By Ana Schuber
So, here in the middle, actually right up on the final run toward the mid-term 2018 elections, it was amazing to see a political advertisement that turned the standard dialogue about women running for office on its head. Paid for by the Serve America PAC, a democratic effort, this ad features eight first time congressional female candidates running across the United States for elected office. You should watch it here:
I have a long and varied path from my early identification as a feminist in the 1960s to the present Pussy Hat wearing throng of women with political ambition or political desire. This ad was new.
Seeing the ad for the first time on FaceBook, my old feminist heart leapt at the visual of these women, all having served America either through military service (Marines, Navy or Air Force) or governmental service (CIA). They spoke of their service in combat, as leaders, in high-powered jobs and their desire to continue to serve their country through political service.

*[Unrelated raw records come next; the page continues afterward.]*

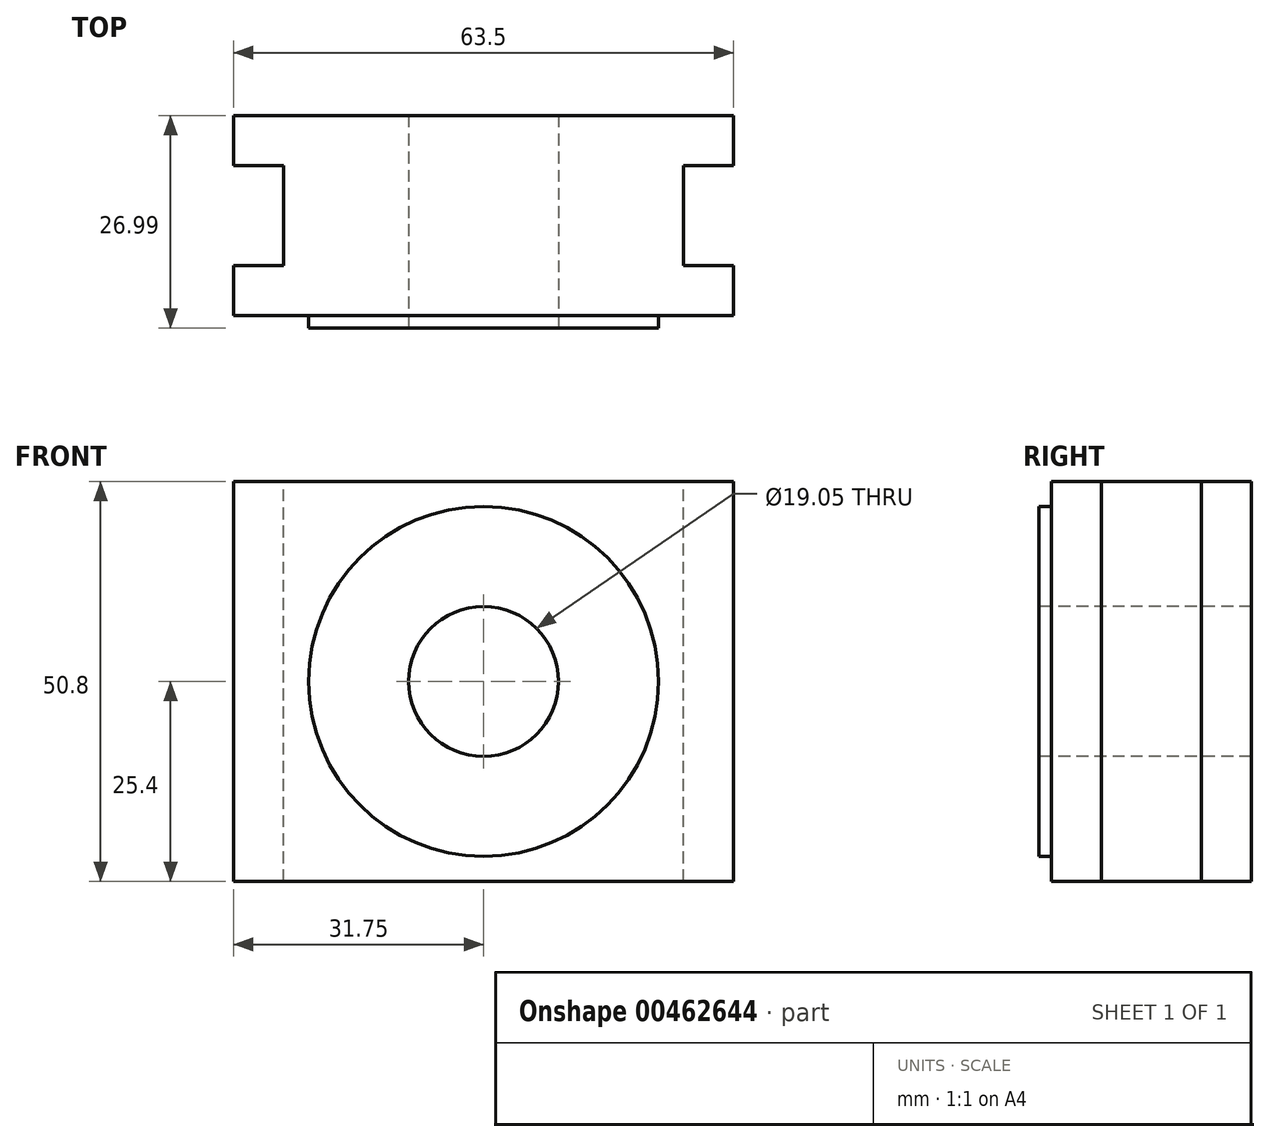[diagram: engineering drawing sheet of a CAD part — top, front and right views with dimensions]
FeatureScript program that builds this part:
annotation { "Feature Type Name" : "Feature", "Feature Type Description" : "" }
export const myFeature = defineFeature(function(context is Context, id is Id, definition is map)
    precondition{}
    {
        {
            var Q0;
            Q0=qCreatedBy(makeId("Front.planeOp"),FACE);
            var sketch = newSketch(context, id + "F0", { "sketchPlane" : qUnion([Q0])});
            skLineSegment(sketch, "E0.bottom", {"start": v(25.4, -25.4) * mm, "end": v(-25.4, -25.4) * mm});
            skLineSegment(sketch, "E0.top", {"start": v(25.4, 25.4) * mm, "end": v(-25.4, 25.4) * mm});
            skLineSegment(sketch, "E0.left", {"start": v(25.4, -25.4) * mm, "end": v(25.4, 25.4) * mm});
            skLineSegment(sketch, "E0.right", {"start": v(-25.4, -25.4) * mm, "end": v(-25.4, 25.4) * mm});
            skPoint(sketch, "E0.middle", {"position": v(0, 0) * mm});
            skSolve(sketch);
        }
        {
            var Q0;
            Q0 = qSketchRegion(id + "F0", true);
            var Q1;
            Q1 = qSketchRegion(id + "F2", true);
            extrude(context, id + "F1", {"entities" : qUnion([Q0, Q1]), "depth" : 12.7 * mm});
        }
        {
            var Q0;
            Q0=makeQuery(id+"F1.opExtrude","CAP_FACE",FACE,{"disambiguationData":[OSD([sQuery(id+"F0.wireOp",EDGE,"E0.bottom"),sQuery(id+"F0.wireOp",EDGE,"E0.top"),sQuery(id+"F0.wireOp",EDGE,"E0.left"),sQuery(id+"F0.wireOp",EDGE,"E0.right")])],"isStart":false});
            var sketch = newSketch(context, id + "F2", { "sketchPlane" : qUnion([Q0])});
            skLineSegment(sketch, "E1.bottom", {"start": v(31.75, -25.4) * mm, "end": v(-31.75, -25.4) * mm});
            skLineSegment(sketch, "E1.top", {"start": v(31.75, 25.4) * mm, "end": v(-31.75, 25.4) * mm});
            skLineSegment(sketch, "E1.left", {"start": v(31.75, -25.4) * mm, "end": v(31.75, 25.4) * mm});
            skLineSegment(sketch, "E1.right", {"start": v(-31.75, -25.4) * mm, "end": v(-31.75, 25.4) * mm});
            skPoint(sketch, "E1.middle", {"position": v(0, 0) * mm});
            skSolve(sketch);
        }
        {
            var Q0;
            {var subQ2=sQuery(id+"F2.wireOp",EDGE,"E1.right");Q0=makeQuery(id+"F2.imprint","IMPRINT",FACE,{"disambiguationData":[TD([[makeQuery(id+"F2.imprint","IMPRINT",EDGE,{"derivedFrom":subQ2}),-1.0]])]});}
            var Q1;
            {var subQ1=makeQuery(id+"F1.opExtrude","CAP_EDGE",EDGE,{"disambiguationData":[OSD([sQuery(id+"F0.wireOp",EDGE,"E0.left")])],"isStart":false});Q1=makeQuery(id+"F2.imprint","IMPRINT",FACE,{"disambiguationData":[TD([[makeQuery(id+"F2.imprint","IMPRINT",EDGE,{"derivedFrom":subQ1}),1.0]])]});}
            var Q2;
            {var subQ2=sQuery(id+"F2.wireOp",EDGE,"E1.left");Q2=makeQuery(id+"F2.imprint","IMPRINT",FACE,{"disambiguationData":[TD([[makeQuery(id+"F2.imprint","IMPRINT",EDGE,{"derivedFrom":subQ2}),1.0]])]});}
            extrude(context, id + "F3", {"entities" : qUnion([Q0, Q1, Q2]), "operationType" : NewBodyOperationType.ADD, "depth" : 6.35 * mm});
        }
        {
            var Q0;
            Q0=makeQuery(id+"F1.opExtrude","CAP_FACE",FACE,{"disambiguationData":[OSD([sQuery(id+"F0.wireOp",EDGE,"E0.bottom"),sQuery(id+"F0.wireOp",EDGE,"E0.top"),sQuery(id+"F0.wireOp",EDGE,"E0.left"),sQuery(id+"F0.wireOp",EDGE,"E0.right")])],"isStart":true});
            var sketch = newSketch(context, id + "F4", { "sketchPlane" : qUnion([Q0])});
            skLineSegment(sketch, "E2.bottom", {"start": v(-31.75, -25.4) * mm, "end": v(31.75, -25.4) * mm});
            skLineSegment(sketch, "E2.top", {"start": v(-31.75, 25.4) * mm, "end": v(31.75, 25.4) * mm});
            skLineSegment(sketch, "E2.left", {"start": v(-31.75, -25.4) * mm, "end": v(-31.75, 25.4) * mm});
            skLineSegment(sketch, "E2.right", {"start": v(31.75, -25.4) * mm, "end": v(31.75, 25.4) * mm});
            skPoint(sketch, "E2.middle", {"position": v(0, 0) * mm});
            skSolve(sketch);
        }
        {
            var Q0;
            {var subQ2=sQuery(id+"F4.wireOp",EDGE,"E2.right");Q0=makeQuery(id+"F4.imprint","IMPRINT",FACE,{"disambiguationData":[TD([[makeQuery(id+"F4.imprint","IMPRINT",EDGE,{"derivedFrom":subQ2}),1.0]])]});}
            var Q1;
            {var subQ1=makeQuery(id+"F1.opExtrude","CAP_EDGE",EDGE,{"disambiguationData":[OSD([sQuery(id+"F0.wireOp",EDGE,"E0.left")])],"isStart":true});Q1=makeQuery(id+"F4.imprint","IMPRINT",FACE,{"disambiguationData":[TD([[makeQuery(id+"F4.imprint","IMPRINT",EDGE,{"derivedFrom":subQ1}),-1.0]])]});}
            var Q2;
            {var subQ2=sQuery(id+"F4.wireOp",EDGE,"E2.left");Q2=makeQuery(id+"F4.imprint","IMPRINT",FACE,{"disambiguationData":[TD([[makeQuery(id+"F4.imprint","IMPRINT",EDGE,{"derivedFrom":subQ2}),-1.0]])]});}
            extrude(context, id + "F5", {"entities" : qUnion([Q0, Q1, Q2]), "operationType" : NewBodyOperationType.ADD, "depth" : 6.35 * mm});
        }
        {
            var Q0;
            Q0=makeQuery(id+"F3.opExtrude","CAP_FACE",FACE,{"disambiguationData":[OSD([sQuery(id+"F2.wireOp",EDGE,"E1.bottom"),sQuery(id+"F2.wireOp",EDGE,"E1.top"),sQuery(id+"F2.wireOp",EDGE,"E1.left"),sQuery(id+"F2.wireOp",EDGE,"E1.right")])],"isStart":false});
            var sketch = newSketch(context, id + "F6", { "sketchPlane" : qUnion([Q0])});
            skCircle(sketch, "E3", {"center": v(0, 0) * mm, "radius": 9.53 * mm});
            skSolve(sketch);
        }
        {
            var Q0;
            Q0 = qSketchRegion(id + "F6", true);
            extrude(context, id + "F7", {"entities" : qUnion([Q0]), "operationType" : NewBodyOperationType.REMOVE, "oppositeDirection" : true, "depth" : 38.1 * mm});
        }
        {
            var Q0;
            Q0=makeQuery(id+"F3.opExtrude","CAP_FACE",FACE,{"disambiguationData":[OSD([sQuery(id+"F2.wireOp",EDGE,"E1.bottom"),sQuery(id+"F2.wireOp",EDGE,"E1.top"),sQuery(id+"F2.wireOp",EDGE,"E1.left"),sQuery(id+"F2.wireOp",EDGE,"E1.right")])],"isStart":false});
            var sketch = newSketch(context, id + "F8", { "sketchPlane" : qUnion([Q0])});
            skCircle(sketch, "E4", {"center": v(0, 0) * mm, "radius": 22.23 * mm});
            skSolve(sketch);
        }
        {
            var Q0;
            Q0=makeQuery(id+"F8.imprint","IMPRINT",FACE,{"disambiguationData":[TD([[makeQuery(id+"F8.imprint","IMPRINT",EDGE,{"derivedFrom":sQuery(id+"F8.wireOp",EDGE,"E4")}),1.0]])]});
            var Q1;
            Q1=makeQuery(id+"F8.imprint","IMPRINT",FACE,{"disambiguationData":[TD([[makeQuery(id+"F8.imprint","IMPRINT",EDGE,{"derivedFrom":makeQuery(id+"F7.boolean.opBoolean","COPY",EDGE,{"derivedFrom":makeQuery(id+"F7.opExtrude","CAP_EDGE",EDGE,{"disambiguationData":[OSD([sQuery(id+"F6.wireOp",EDGE,"E3")])],"isStart":true})})}),1.0]])]});
            extrude(context, id + "F9", {"entities" : qUnion([Q0, Q1]), "operationType" : NewBodyOperationType.ADD, "depth" : 1.59 * mm});
        }
    });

First impressions being what they are and quite frankly after forty years of the old dialogue about the “little ladies” running for office. I was blown away and amazed at this political advertisement. I smiled and re-posted it to several feminist friends and colleagues and planned to show the ad to my undergraduate students in triumph of a new wave of possible women candidates who could win with such a message.

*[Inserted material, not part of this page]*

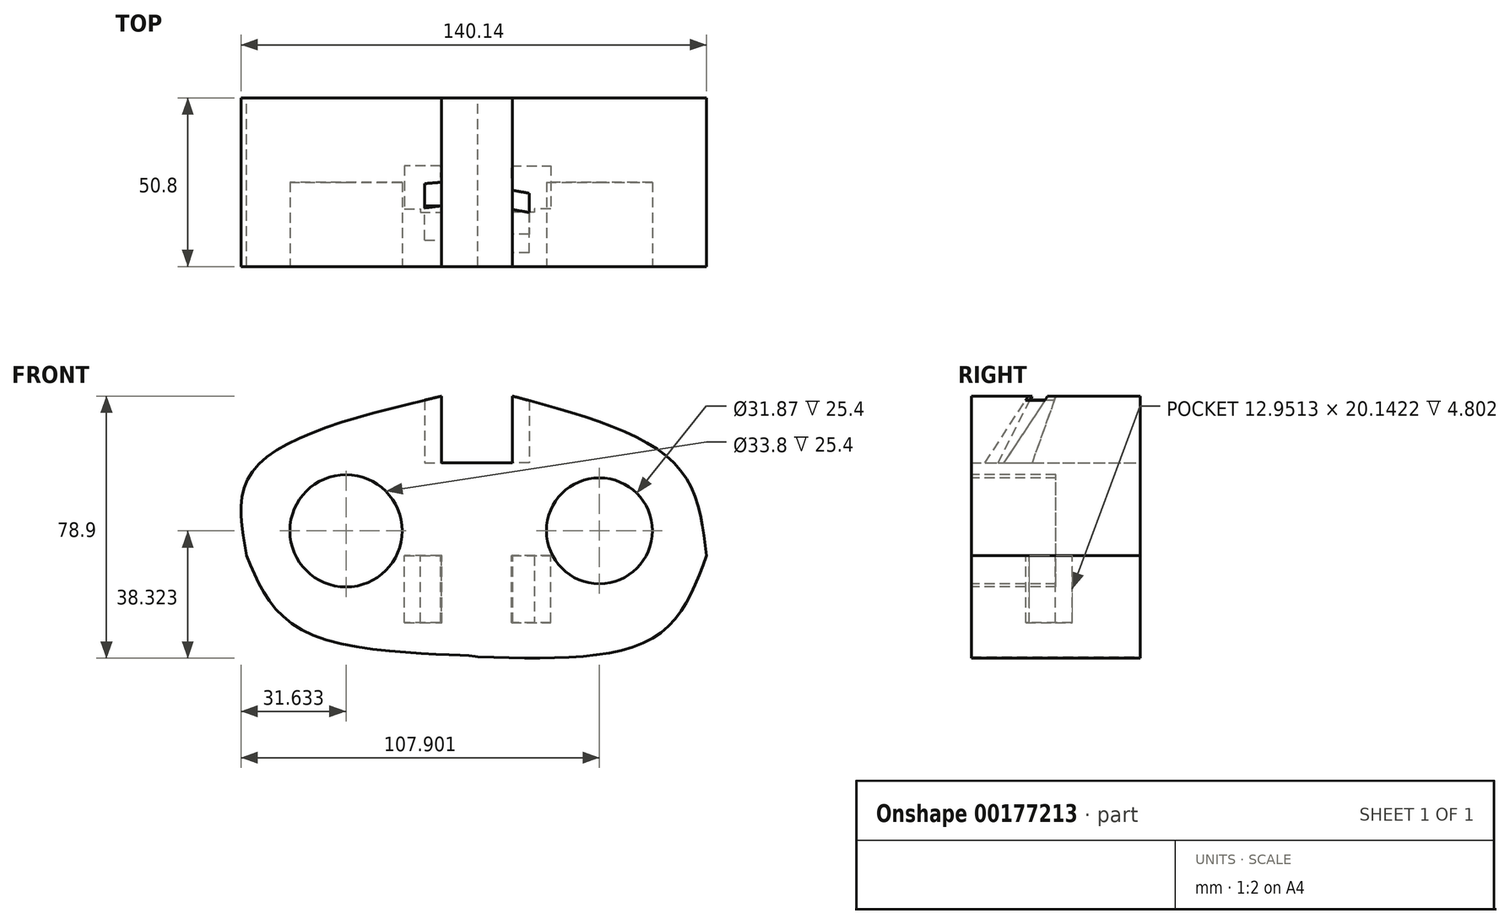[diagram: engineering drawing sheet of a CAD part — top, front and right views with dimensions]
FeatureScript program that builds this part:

But then, the scholar in me woke up and shoved aside the feminist and I started wondering what I would say to my students. The language of this ad was different than any other “woman’s” political ad that I had ever seen. They were using the language that is usually associated with male power. They were talking about flying combat planes, leading men and women into battle, leading men and women on a huge ship, working in a male dominated investigation unit. The linguistic images were those of men. Hold on a minute. Feminists have been fighting the image of nature versus nurture for hundreds of years and endless reams of scholarship attempting to level the playing field for both men and women. Scholars like Sherry B Ortner (see her article “Is Female to Male as Nature is to Culture”) associate women’s lack of social or cultural power to the fact that women are considered closer to nature due to their ability to give birth and nurture children. Men are typically identified with the power associated with the protection of weaker women and children through aggression and battle. This political ad was using what many would consider male language. Rather than considering women equal to men, was this not a usurpation of “male” language just to get females elected?

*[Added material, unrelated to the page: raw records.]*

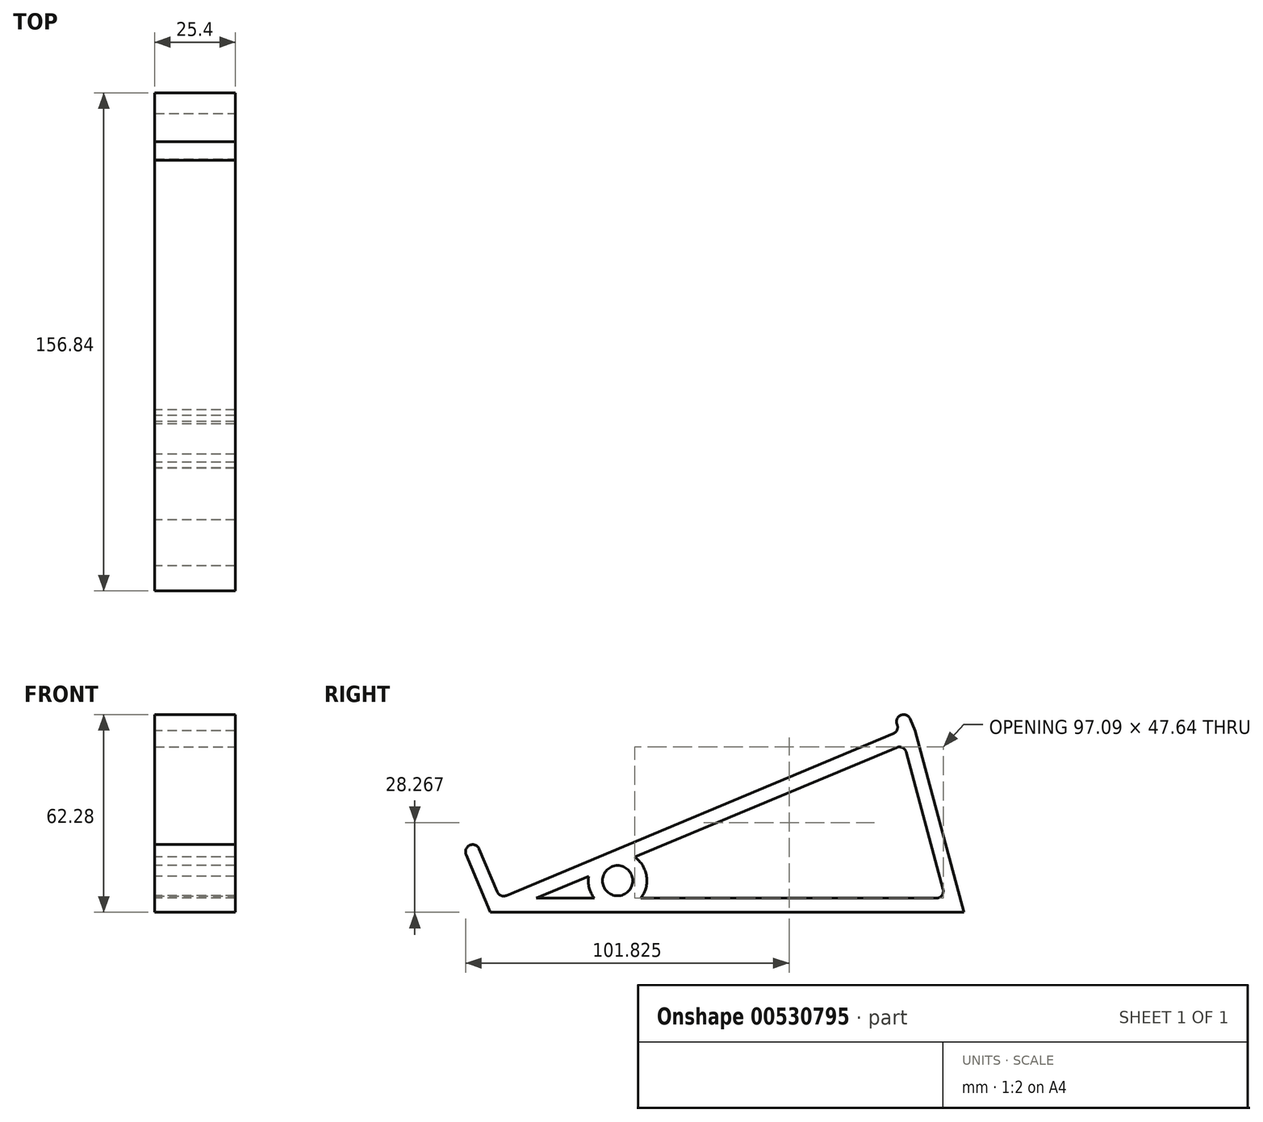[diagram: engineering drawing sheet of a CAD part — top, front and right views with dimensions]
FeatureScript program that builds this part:
annotation { "Feature Type Name" : "Feature", "Feature Type Description" : "" }
export const myFeature = defineFeature(function(context is Context, id is Id, definition is map)
    precondition{}
    {
        {
            assignVariable(context, id + "F0", {"name" : "width", "anyValue" : 25.4 * mm});
        }
        {
            assignVariable(context, id + "F1", {"name" : "thickness", "anyValue" : 4.44 * mm});
        }
        {
            var Q0;
            Q0=qCreatedBy(makeId("Right.planeOp"),FACE);
            var sketch = newSketch(context, id + "F2", { "sketchPlane" : qUnion([Q0])});
            skLineSegment(sketch, "E0", {"start": v(-20.13, 57.15) * mm, "end": v(-146.07, 4.45) * mm});
            skLineSegment(sketch, "E1", {"start": v(-146.07, 4.45) * mm, "end": v(-153.43, 22.02) * mm});
            skLineSegment(sketch, "E2", {"start": v(-153.43, 22.02) * mm, "end": v(-157.53, 20.3) * mm});
            skLineSegment(sketch, "E3", {"start": v(-157.53, 20.3) * mm, "end": v(-149.03, 0) * mm});
            skLineSegment(sketch, "E4", {"start": v(-149.03, 0) * mm, "end": v(0, 0) * mm});
            skLineSegment(sketch, "E5", {"start": v(-17.75, 62.97) * mm, "end": v(-21.85, 61.25) * mm});
            skLineSegment(sketch, "E6", {"start": v(-21.85, 61.25) * mm, "end": v(-20.13, 57.15) * mm});
            skCircle(sketch, "E7", {"center": v(-109, 9.98) * mm, "radius": 4.76 * mm});
            skLineSegment(sketch, "E8", {"start": v(-109, 19.96) * mm, "end": v(-109, 0) * mm, "construction": true});
            skLineSegment(sketch, "E9", {"start": v(0, 0) * mm, "end": v(-15.31, 57.15) * mm});
            skLineSegment(sketch, "E10", {"start": v(-15.31, 57.15) * mm, "end": v(-17.75, 62.97) * mm});
            skSolve(sketch);
        }
        {
            var Q0;
            Q0=makeQuery(id+"F2.imprint","IMPRINT",FACE,{"disambiguationData":[TD([[makeQuery(id+"F2.imprint","IMPRINT",EDGE,{"derivedFrom":sQuery(id+"F2.wireOp",EDGE,"E0")}),1.0]])]});
            extrude(context, id + "F3", {"entities" : qUnion([Q0]), "endBound" : BoundingType.SYMMETRIC, "depth" : getVariable(context, 'width'), "offsetDistance" : 25.4 * mm});
        }
        {
            var Q0;
            Q0=makeQuery(id+"F3.opExtrude","CAP_FACE",FACE,{"disambiguationData":[OSD([sQuery(id+"F2.wireOp",EDGE,"E0"),sQuery(id+"F2.wireOp",EDGE,"E1"),sQuery(id+"F2.wireOp",EDGE,"E2"),sQuery(id+"F2.wireOp",EDGE,"E3"),sQuery(id+"F2.wireOp",EDGE,"E4"),sQuery(id+"F2.wireOp",EDGE,"sQ11OlKh-m7nL-uf8o-I6ZN-qrxeiSYvcrfF"),sQuery(id+"F2.wireOp",EDGE,"E5"),sQuery(id+"F2.wireOp",EDGE,"E6"),sQuery(id+"F2.wireOp",EDGE,"E7")])],"isStart":false});
            var Q1;
            Q1=makeQuery(id+"F3.opExtrude","CAP_FACE",FACE,{"disambiguationData":[OSD([sQuery(id+"F2.wireOp",EDGE,"E0"),sQuery(id+"F2.wireOp",EDGE,"E1"),sQuery(id+"F2.wireOp",EDGE,"E2"),sQuery(id+"F2.wireOp",EDGE,"E3"),sQuery(id+"F2.wireOp",EDGE,"E4"),sQuery(id+"F2.wireOp",EDGE,"sQ11OlKh-m7nL-uf8o-I6ZN-qrxeiSYvcrfF"),sQuery(id+"F2.wireOp",EDGE,"E5"),sQuery(id+"F2.wireOp",EDGE,"E6"),sQuery(id+"F2.wireOp",EDGE,"E7")])],"isStart":true});
            shell(context, id + "F4", {"entities" : qUnion([Q0, Q1]), "thickness" : getVariable(context, 'thickness')});
        }
        {
            var Q0;
            Q0=makeQuery(id+"F3.opExtrude","SWEPT_EDGE",EDGE,{"disambiguationData":[OSD([sQuery(id+"F2.wireOp",EDGE,"E0"),sQuery(id+"F2.wireOp",EDGE,"E6")])]});
            var Q1;
            Q1=makeQuery(id+"F3.opExtrude","SWEPT_EDGE",EDGE,{"disambiguationData":[OSD([sQuery(id+"F2.wireOp",EDGE,"E0"),sQuery(id+"F2.wireOp",EDGE,"E1")])]});
            var Q2;
            Q2=makeQuery(id+"F3.opExtrude","SWEPT_EDGE",EDGE,{"disambiguationData":[OSD([sQuery(id+"F2.wireOp",EDGE,"E1"),sQuery(id+"F2.wireOp",EDGE,"E2")])]});
            var Q3;
            Q3=makeQuery(id+"F3.opExtrude","SWEPT_EDGE",EDGE,{"disambiguationData":[OSD([sQuery(id+"F2.wireOp",EDGE,"E2"),sQuery(id+"F2.wireOp",EDGE,"E3")])]});
            var Q4;
            Q4=makeQuery(id+"F3.opExtrude","SWEPT_EDGE",EDGE,{"disambiguationData":[OSD([sQuery(id+"F2.wireOp",EDGE,"E5"),sQuery(id+"F2.wireOp",EDGE,"E10")])]});
            var Q5;
            Q5=makeQuery(id+"F3.opExtrude","SWEPT_EDGE",EDGE,{"disambiguationData":[OSD([sQuery(id+"F2.wireOp",EDGE,"E5"),sQuery(id+"F2.wireOp",EDGE,"E6")])]});
            var Q6;
            Q6=makeQuery(id+"F4.opShell","TWEAK_EDGE",EDGE,{"derivedFrom":[makeQuery(id+"F3.opExtrude","SWEPT_FACE",FACE,{"disambiguationData":[OSD([sQuery(id+"F2.wireOp",EDGE,"E0")])]}),makeQuery(id+"F3.opExtrude","SWEPT_FACE",FACE,{"disambiguationData":[OSD([sQuery(id+"F2.wireOp",EDGE,"E9")])]})]});
            var Q7;
            Q7=makeQuery(id+"F4.opShell","OFFSET_EDGE",EDGE,{"disambiguationData":[OSD([sQuery(id+"F2.wireOp",EDGE,"E4"),sQuery(id+"F2.wireOp",EDGE,"E9")])]});
            fillet(context, id + "F5", {"entities" : qUnion([Q0, Q1, Q2, Q3, Q4, Q5, Q6, Q7]), "radius" : getVariable(context, 'thickness') / 2, "tangentPropagation" : true, "allowEdgeOverflow" : false});
        }
    });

As women have been afforded secondary status historically, this ad leaves us with an incredible predicament because women are not unilaterally one thing across the globe and when it comes to the concept of power there are even more complexities. It seems that we have finally begun to un-separate the “duties” of men and women in culture and un-tangle the gendered language used to understand what power is acceptable within culture. More importantly, what does it say if these women win in the mid-term election of 2018? Do women have to usurp the heretofore language of male “power” in order to win? What does this say about a woman who occupies a “traditional” woman’s job in culture such as school teacher, non-profit worker or librarian? Is female “power” now only afforded to those women who have “made it” in traditional male jobs such as combat or the CIA? That seems to be the message of this political ad.
When all these ideas came rushing into my head, I was suddenly mad. Minutes before, I was ready to run out and vote and champion this moment and minutes later I was grumpy and back to my typical “HOW LONG WILL IT TAKE?” mood. In the long run, what happens if women win using what is considered male language, and what are the consequences?